Rhodes' action against Fager also exacerbated the longstanding tensions between "60 Minutes" and the rest of the news division.

Rhodes said that Fager's longtime No. 2, Bill Owens, will manage the newsmagazine while a search is underway "for a new executive producer of the program."

And Rhodes pointedly invoked the name of the company's new acting CEO, Joe Ianniello.

He said "Ianniello is in full support of this decision and the transition to come."

Fager and Moonves defiant after Ronan Farrow's first story

When Farrow's story came out in July, Fager said Farrow's sources — a "few people," he claimed — had an "axe to grind."

But Farrow had numerous sources, including six former employees who said that "Fager, while inebriated at company parties, would touch employees in ways that made them uncomfortable."

Farrow also cited "nineteen current and former employees" who said Fager "allowed harassment in the division."

In the same story, Farrow published the initial allegations of harassment and assault by Moonves.

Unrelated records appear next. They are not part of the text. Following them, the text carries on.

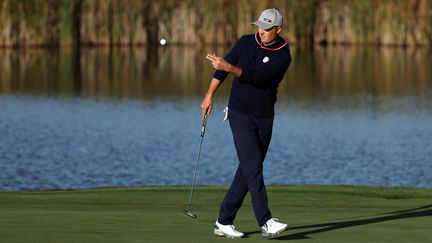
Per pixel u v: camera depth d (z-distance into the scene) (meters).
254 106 36.19
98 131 115.94
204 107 36.72
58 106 141.25
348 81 182.75
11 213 41.22
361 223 39.25
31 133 113.56
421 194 55.16
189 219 40.19
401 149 103.00
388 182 83.38
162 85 173.62
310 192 55.28
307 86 173.50
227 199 36.25
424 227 37.84
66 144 105.19
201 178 86.06
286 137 111.12
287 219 41.09
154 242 33.69
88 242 33.31
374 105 144.62
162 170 89.69
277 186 58.31
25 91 161.00
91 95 156.25
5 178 83.81
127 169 89.94
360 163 93.75
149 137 111.06
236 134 36.31
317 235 35.91
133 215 41.16
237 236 35.72
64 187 79.44
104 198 51.50
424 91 165.12
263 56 35.91
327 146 104.69
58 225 37.41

Both men were defiant after the story was published. They remained in their positions while law firms hired by CBS investigated the allegations.

Farrow continued reporting. He heard from additional women who lodged serious accusations against Moonves. Farrow's follow-up story, published on Sunday, also included a new allegation against Fager.

Moonves had already been in exit talks with CBS. By the end of the day on Sunday, he was officially out as CEO.

Sources at CBS News said there was a consensus that the network couldn't take action in the Fager case until the Moonves case was settled. After all, Moonves was the ultimate boss. Now, within a matter of days, both men have departed the network.

Their exits follow Charlie Rose, the former co-host of "CBS This Morning." Glor pointed this out on Wednesday's newscast: "In less than a year," he said, "three of the most powerful men in broadcasting" -- Fager, Moonves and Rose -- "all accused of sexual misconduct, have either been fired or resigned."